That’s because the site messes with the scrolling in an attempt to prevent the top chrome to not come back, which unfortunately (or fortunately?) doesn’t do anything because Safari refuses to hide it.
Yeah, the scrolling is so janky on the page, I thought my iPad wasn’t properly responding to multitouch input for a moment... Then I opened the HN discussion and smooth, buttery scrolling (tm) was back. Lesson: don’t hijack scrolling behavior, it’s awful. (Very smart hack though.)
> With a little more effort, the page could detect which browser it’s in, and forge an inception bar for that browser.
It’s just a proof of concept, focusing on one browser in one operating system. It would be interesting to see how well this could be done on iOS. The real host name is always shown at the top of the page, so it’s not going to be perfect.
Interesting! So it does. However Firefox does hide the URL bar on other pages! I'll try to figure out what the logic is in Firefox, and whether there's an equivalent trick to hide the URL bar ...
Just to be clear, you're referring to real Firefox address bar (pointing to TFA), not the fake Chrome address bar (pointing to hsbc.com). So yes, in this case Firefox has (accidentally?) somewhat thwarted this attack vector.

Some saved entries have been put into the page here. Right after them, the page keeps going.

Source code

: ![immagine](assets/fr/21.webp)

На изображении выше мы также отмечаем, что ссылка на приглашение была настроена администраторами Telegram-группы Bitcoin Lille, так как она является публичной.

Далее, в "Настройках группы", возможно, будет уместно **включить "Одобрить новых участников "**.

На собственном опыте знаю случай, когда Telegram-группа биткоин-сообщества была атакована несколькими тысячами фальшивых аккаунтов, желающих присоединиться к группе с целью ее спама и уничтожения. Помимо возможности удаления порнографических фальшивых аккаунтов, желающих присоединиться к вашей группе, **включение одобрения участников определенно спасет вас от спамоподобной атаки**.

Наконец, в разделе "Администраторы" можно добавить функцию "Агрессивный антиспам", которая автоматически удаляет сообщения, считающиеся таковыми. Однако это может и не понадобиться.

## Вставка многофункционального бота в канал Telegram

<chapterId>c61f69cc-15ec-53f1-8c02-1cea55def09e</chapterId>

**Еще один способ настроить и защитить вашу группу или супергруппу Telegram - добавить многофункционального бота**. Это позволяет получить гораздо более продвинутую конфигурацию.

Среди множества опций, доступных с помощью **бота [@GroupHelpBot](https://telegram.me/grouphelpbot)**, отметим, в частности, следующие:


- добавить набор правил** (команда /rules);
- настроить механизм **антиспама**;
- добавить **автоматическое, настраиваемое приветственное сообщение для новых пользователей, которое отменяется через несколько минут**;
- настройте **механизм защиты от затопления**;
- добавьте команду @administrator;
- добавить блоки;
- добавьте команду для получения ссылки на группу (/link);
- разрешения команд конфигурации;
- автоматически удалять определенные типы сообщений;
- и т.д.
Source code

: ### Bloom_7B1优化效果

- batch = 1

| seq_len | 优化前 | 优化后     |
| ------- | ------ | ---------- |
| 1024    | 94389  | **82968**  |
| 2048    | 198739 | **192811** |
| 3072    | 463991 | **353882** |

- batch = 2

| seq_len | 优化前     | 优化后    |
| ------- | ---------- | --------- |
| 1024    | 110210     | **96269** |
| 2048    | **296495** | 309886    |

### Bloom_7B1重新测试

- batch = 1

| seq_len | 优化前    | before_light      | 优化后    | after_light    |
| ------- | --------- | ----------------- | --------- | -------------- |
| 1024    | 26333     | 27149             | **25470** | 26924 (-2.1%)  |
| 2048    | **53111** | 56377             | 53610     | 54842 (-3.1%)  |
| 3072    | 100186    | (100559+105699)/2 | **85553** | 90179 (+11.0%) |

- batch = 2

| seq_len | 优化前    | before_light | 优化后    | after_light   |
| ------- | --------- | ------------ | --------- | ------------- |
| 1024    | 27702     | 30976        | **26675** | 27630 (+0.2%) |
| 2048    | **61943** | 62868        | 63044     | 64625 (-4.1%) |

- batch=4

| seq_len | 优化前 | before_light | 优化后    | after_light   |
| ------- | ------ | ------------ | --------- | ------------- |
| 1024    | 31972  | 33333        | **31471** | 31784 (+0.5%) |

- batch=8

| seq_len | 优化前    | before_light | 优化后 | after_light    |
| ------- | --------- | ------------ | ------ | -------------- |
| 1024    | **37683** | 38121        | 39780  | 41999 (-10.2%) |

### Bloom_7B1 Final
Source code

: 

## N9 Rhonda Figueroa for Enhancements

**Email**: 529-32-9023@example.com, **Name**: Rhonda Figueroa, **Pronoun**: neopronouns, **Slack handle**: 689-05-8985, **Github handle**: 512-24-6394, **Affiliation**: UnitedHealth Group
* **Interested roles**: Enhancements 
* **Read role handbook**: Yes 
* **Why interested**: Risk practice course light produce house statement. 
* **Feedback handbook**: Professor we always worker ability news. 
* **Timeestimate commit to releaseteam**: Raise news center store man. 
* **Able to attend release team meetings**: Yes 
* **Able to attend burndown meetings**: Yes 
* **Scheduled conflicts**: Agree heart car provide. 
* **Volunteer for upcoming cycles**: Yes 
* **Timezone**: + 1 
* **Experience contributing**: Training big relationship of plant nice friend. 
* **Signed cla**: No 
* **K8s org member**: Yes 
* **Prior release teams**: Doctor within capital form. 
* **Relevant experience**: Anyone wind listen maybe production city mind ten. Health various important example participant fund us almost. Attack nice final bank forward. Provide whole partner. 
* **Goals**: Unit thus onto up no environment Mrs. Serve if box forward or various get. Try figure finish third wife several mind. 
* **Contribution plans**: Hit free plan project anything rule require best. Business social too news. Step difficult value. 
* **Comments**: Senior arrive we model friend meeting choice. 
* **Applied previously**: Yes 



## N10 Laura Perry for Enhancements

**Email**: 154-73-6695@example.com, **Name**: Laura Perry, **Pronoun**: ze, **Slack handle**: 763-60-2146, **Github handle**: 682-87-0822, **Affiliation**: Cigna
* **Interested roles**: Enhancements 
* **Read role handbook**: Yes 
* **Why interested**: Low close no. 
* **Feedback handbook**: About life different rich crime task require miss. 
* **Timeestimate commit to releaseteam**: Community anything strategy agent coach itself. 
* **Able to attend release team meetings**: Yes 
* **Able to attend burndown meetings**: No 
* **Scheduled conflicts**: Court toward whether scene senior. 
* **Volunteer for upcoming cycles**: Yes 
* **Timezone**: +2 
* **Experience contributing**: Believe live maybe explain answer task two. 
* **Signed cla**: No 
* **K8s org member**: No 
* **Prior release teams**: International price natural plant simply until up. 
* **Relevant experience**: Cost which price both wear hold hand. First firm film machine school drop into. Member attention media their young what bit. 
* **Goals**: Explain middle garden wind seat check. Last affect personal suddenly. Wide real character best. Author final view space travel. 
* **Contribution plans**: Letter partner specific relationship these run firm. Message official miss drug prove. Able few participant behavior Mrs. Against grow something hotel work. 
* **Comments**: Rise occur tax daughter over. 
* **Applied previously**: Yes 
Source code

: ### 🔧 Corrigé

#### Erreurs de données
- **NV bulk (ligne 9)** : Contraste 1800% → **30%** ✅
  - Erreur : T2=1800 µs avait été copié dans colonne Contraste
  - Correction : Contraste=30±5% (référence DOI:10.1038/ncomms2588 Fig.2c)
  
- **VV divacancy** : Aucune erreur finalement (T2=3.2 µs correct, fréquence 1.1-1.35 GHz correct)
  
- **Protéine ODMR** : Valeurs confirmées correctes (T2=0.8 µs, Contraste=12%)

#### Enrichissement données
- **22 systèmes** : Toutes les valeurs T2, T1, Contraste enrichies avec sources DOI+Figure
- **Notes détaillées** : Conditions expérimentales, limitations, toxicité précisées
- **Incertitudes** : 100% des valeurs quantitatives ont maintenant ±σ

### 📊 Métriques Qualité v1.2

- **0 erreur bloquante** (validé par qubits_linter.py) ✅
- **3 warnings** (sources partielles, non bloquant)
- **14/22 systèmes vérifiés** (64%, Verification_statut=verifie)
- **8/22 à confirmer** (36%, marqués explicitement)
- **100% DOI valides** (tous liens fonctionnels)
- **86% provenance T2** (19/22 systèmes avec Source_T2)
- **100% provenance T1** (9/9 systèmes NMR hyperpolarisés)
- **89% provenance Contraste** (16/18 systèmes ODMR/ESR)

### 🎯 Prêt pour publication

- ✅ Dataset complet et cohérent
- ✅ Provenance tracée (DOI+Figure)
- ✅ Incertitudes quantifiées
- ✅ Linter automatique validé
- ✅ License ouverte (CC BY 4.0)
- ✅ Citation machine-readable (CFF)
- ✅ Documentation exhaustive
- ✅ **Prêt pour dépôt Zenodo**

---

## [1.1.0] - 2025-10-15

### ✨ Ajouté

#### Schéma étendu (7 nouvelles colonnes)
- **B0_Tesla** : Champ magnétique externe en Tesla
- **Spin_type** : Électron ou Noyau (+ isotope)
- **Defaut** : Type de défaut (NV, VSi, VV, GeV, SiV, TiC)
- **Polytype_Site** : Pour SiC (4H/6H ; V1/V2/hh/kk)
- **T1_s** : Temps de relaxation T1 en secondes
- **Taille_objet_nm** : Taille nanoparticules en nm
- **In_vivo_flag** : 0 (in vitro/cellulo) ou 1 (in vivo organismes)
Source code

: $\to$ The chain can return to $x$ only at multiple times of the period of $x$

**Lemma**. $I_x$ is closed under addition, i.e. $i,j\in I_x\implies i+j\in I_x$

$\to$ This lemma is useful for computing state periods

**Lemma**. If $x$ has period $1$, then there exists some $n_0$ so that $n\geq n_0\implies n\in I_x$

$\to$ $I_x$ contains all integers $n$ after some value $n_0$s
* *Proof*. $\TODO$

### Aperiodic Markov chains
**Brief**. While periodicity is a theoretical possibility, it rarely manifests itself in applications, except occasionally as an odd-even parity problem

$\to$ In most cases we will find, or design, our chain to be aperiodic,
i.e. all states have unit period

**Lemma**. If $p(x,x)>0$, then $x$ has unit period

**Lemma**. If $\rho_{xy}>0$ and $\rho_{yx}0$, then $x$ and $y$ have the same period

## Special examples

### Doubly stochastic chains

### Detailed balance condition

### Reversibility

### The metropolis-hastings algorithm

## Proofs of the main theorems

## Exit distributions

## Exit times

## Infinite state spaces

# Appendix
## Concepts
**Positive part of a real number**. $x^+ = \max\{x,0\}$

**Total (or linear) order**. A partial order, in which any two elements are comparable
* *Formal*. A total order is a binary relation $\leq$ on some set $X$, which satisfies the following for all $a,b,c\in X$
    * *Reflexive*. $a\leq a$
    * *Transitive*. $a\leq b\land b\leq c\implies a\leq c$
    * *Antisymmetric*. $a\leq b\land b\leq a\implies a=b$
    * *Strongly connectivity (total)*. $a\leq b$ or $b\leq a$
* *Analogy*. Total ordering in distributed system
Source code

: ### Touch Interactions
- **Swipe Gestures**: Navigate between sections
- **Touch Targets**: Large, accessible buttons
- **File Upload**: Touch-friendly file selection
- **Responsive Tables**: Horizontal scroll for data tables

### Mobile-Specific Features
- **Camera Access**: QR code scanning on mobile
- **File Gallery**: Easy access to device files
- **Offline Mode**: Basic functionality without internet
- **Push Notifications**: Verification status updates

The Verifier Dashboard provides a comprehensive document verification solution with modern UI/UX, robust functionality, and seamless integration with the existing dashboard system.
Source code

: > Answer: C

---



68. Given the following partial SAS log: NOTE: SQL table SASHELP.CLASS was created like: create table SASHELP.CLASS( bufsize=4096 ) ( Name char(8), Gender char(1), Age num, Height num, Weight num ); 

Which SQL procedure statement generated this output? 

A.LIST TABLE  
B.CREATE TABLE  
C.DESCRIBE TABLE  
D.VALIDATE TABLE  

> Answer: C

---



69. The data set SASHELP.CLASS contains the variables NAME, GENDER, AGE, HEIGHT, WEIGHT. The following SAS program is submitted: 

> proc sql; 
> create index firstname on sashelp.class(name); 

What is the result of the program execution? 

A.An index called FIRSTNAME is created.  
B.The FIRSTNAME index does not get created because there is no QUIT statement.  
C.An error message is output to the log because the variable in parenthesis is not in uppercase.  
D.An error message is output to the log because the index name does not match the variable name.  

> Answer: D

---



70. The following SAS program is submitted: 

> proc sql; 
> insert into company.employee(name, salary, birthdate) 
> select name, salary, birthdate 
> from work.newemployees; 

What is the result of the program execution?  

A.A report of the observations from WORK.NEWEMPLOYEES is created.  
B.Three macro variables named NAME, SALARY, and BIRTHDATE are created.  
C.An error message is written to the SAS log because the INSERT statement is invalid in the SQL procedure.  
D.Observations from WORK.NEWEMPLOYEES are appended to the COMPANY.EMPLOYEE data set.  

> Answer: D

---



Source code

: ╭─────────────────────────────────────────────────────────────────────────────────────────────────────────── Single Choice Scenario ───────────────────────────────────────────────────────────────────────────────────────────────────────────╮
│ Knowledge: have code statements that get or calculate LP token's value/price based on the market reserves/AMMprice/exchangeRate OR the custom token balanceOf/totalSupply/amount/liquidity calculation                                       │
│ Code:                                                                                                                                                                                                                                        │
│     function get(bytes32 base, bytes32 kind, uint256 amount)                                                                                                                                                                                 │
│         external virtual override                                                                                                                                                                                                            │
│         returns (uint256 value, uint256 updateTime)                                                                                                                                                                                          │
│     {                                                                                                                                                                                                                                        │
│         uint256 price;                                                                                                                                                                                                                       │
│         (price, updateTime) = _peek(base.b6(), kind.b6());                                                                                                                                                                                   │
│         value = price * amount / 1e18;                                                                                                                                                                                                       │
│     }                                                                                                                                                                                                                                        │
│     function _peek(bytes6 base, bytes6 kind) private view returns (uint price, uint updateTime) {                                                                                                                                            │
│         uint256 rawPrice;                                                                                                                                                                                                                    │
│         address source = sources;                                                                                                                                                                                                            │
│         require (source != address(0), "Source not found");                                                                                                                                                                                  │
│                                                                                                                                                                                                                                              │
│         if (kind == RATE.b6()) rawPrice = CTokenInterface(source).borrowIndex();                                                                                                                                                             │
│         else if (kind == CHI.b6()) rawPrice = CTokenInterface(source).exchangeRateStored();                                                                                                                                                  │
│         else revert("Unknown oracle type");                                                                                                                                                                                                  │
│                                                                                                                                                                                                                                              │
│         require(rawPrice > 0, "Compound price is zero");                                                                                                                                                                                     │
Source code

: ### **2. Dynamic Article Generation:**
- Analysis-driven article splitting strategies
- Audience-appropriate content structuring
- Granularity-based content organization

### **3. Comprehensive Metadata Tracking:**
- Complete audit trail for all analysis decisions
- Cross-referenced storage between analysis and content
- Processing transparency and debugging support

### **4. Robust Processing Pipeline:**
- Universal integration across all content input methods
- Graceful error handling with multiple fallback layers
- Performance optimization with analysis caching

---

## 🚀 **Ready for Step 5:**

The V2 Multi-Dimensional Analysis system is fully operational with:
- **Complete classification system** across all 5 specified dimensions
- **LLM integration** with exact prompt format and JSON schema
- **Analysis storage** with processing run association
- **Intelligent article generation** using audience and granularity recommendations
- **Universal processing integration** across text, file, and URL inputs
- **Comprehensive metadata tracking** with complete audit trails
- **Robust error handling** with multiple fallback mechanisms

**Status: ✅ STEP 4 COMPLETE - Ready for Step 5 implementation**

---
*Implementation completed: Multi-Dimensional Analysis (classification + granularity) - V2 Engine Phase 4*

I noticed this as well. I'm wondering if FF is smart enough to always show it's own title bar if a CSS element is pinned to the top of the viewport? Gotta do more testing ...
Safari doesn’t hide the url bar when you employ the “scroll jail” technique he described. It also doesn’t feel right scrolling because he omitted the css property for inertial scrolling in his “scroll jail.”